Located at 3808 Government St., the proposed beer garden will offer Capital Heights residents and Mid City regulars a new location for open-air drinking and dining. Rendering courtesy of The Architectural Studio
At the corner of Government Street and Steele Boulevard, three developers hope to transform a vacant property into an open-air beer garden, complete with game-day viewings and plenty of room for visitors to chill with food and brews.
So, how soon can you watch an LSU game with fresh air and a frosty glass at the Capital Heights beer garden? That depends on rezoning, which developers discussed at a town hall meeting Monday, Aug. 31.
Locals and Mid City residents filled Grace Mid City Baptist Church to talk neighborhood concerns, Mid City’s revival and the logistics of the proposed bar. The meeting was a quick trip by foot or bike for most, something Radio Bar co-owner and beer garden developer Brian Baiamonte says reflects the community’s leaning toward the future.
“The majority of the people there actually walked or rode their bikes, which was really cool. It kind of showed that they’re in favor of that walk-able, bike-able community that Baton Rouge is pushing for Government Street,” Baiamonte says.
Baiamonte and his beer garden co-owners, Radio Bar manager Kelli Paxton and Chelsea’s Café and Radio Bar co-owner Dave Remmetter, are no strangers to navigating the development of an alcohol-friendly business in a quiet neighborhood. In 2010, Remmetter and Baiamonte met with community members and secured rezoning to open Radio Bar, a fixture many feel has brought new life to Ogden Park.
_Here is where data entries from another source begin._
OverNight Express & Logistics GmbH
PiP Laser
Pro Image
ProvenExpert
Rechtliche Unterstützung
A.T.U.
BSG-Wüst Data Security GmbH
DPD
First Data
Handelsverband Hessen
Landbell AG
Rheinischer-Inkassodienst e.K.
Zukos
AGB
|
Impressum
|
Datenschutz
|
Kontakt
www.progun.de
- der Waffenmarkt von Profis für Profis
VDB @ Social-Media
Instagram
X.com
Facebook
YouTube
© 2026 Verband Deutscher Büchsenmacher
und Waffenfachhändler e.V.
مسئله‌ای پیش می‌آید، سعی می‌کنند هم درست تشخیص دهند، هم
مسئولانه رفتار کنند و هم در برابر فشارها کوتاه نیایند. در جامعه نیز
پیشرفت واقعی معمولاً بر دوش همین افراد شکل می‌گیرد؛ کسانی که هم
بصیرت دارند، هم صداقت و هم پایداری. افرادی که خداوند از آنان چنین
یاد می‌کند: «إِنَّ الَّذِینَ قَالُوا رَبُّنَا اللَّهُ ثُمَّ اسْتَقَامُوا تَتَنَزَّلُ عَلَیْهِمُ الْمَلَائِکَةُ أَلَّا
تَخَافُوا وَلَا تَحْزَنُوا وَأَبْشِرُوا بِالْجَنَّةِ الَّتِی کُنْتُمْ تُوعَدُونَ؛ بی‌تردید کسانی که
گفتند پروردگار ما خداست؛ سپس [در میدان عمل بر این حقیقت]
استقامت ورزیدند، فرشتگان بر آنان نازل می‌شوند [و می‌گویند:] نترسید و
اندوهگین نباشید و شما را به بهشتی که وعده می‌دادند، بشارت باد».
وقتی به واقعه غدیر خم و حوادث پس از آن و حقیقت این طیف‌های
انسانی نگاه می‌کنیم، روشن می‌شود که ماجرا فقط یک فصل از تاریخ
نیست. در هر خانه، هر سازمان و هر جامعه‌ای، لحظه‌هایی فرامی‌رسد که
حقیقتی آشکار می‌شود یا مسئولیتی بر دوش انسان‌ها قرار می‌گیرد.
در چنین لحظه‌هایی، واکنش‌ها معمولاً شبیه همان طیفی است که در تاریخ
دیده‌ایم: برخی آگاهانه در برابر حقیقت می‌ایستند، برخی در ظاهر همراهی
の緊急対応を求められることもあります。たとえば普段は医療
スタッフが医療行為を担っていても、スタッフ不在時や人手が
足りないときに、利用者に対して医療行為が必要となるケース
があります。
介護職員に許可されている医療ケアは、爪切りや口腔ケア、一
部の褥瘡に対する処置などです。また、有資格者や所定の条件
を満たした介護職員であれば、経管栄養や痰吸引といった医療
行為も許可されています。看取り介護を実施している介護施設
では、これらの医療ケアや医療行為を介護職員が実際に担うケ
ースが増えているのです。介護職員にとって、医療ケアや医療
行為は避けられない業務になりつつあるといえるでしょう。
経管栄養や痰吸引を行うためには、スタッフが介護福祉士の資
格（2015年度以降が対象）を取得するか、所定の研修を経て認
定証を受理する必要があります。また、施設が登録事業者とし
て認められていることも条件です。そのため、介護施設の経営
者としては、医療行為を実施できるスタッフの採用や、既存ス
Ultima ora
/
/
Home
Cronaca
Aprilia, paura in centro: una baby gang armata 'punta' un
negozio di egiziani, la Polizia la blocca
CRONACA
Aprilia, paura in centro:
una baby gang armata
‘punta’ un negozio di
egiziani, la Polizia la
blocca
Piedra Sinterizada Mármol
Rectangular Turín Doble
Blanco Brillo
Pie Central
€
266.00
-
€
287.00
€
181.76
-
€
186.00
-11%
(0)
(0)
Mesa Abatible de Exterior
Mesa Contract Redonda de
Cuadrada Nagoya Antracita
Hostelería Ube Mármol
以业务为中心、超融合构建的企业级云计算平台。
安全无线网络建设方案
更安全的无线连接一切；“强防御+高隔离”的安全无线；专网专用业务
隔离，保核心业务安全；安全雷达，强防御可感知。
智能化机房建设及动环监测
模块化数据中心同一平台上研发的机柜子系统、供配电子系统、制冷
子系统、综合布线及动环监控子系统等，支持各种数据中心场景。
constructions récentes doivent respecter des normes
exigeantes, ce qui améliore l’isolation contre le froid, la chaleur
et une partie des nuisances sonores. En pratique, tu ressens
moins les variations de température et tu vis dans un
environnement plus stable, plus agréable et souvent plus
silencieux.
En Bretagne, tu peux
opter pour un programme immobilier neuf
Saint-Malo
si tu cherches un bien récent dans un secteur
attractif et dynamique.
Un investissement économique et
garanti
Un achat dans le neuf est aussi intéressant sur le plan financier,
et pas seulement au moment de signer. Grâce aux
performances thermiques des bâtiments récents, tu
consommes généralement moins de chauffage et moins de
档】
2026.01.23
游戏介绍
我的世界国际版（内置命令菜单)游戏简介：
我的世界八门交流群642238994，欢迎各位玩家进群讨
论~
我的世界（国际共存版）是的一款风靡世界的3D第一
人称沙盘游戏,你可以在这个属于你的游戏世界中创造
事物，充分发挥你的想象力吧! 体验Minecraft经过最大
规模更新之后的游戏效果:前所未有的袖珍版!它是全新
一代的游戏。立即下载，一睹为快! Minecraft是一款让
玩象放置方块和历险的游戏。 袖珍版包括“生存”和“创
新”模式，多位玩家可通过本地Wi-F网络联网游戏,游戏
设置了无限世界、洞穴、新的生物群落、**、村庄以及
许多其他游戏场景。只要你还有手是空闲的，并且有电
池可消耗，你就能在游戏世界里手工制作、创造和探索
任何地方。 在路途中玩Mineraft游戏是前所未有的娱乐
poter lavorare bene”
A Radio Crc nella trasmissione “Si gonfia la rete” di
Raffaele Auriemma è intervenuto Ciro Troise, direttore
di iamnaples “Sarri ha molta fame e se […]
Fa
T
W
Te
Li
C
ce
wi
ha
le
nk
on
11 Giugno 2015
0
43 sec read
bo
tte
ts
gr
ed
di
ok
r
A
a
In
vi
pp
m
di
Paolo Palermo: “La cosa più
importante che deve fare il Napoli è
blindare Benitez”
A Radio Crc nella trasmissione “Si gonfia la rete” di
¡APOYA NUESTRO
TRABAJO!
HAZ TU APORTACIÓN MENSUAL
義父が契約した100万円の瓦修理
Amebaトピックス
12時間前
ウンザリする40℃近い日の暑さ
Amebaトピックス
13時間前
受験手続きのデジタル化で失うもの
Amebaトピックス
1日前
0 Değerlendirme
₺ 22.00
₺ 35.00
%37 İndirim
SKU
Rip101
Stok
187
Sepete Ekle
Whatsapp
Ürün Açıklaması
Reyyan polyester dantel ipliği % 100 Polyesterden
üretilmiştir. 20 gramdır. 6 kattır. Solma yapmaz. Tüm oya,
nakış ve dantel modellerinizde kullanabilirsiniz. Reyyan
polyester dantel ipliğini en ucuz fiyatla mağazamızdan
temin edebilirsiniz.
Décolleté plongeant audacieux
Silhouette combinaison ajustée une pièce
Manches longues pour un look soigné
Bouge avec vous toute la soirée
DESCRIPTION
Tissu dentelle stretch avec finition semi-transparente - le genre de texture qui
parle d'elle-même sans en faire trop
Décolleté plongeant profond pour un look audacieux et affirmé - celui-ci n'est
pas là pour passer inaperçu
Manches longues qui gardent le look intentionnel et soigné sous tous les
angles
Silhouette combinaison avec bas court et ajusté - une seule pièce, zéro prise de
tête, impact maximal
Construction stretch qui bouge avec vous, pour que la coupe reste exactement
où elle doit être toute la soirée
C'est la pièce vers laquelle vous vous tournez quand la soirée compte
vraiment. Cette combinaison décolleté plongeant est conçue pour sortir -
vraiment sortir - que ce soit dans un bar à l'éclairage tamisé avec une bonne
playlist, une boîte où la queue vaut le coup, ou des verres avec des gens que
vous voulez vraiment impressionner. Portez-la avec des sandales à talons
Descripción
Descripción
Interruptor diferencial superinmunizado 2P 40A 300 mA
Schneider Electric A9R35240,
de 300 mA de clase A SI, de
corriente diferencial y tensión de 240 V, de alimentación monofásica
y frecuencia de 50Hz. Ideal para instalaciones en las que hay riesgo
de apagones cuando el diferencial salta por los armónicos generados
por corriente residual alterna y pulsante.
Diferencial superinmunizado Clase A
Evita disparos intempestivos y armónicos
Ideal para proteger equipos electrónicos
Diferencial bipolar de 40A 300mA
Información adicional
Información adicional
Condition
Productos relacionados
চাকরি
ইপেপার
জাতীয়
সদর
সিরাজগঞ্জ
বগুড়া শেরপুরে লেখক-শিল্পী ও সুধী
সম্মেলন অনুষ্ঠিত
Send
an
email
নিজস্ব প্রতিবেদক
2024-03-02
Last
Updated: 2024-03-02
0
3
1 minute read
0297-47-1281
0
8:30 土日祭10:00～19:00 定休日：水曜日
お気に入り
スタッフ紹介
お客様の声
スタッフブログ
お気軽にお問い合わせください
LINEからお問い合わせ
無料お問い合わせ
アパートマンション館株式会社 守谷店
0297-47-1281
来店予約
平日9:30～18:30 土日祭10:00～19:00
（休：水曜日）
Monday’s meeting took aim at concerns of community impact from the beer garden, with developers and the district’s Metro Councilwoman C. Denise Marcelle on hand to answer questions. Locals needed little convincing, though, and response was overwhelmingly positive for the neighborhood revitalization project.
“No one seemed to have anything that was really stressing them out as super urgent,” Baiamonte says, “but we still had people asking about the sound barriers that we’re building and what type of speakers we’re using to reduce any sound spill into the neighborhood.”
The developers’ plan to avoid noise spill includes a 10- to 12-foot masonry wall surrounded by plant life, a 60-foot parking barrier, and an additional 8-foot fence to reinforce the natural wall of trees and plants around the area. Baiamonte feels confident these measures—plus a sophisticated speaker system—will prevent any noise problems.
Moving forward, Baiamonte and his co-owners are optimistic about the beer garden’s relationship with the community but uncertain of the rezoning verdict. The city-parish Planning Commission will vote Sept. 21 on rezoning the area for alcohol sales.
“I feel as good as I can,” Baiamonte says. “You never really know how the Metro Council or the [commission] is going to rule, but as far as the neighborhood, I feel like we do have the support of the neighborhood.”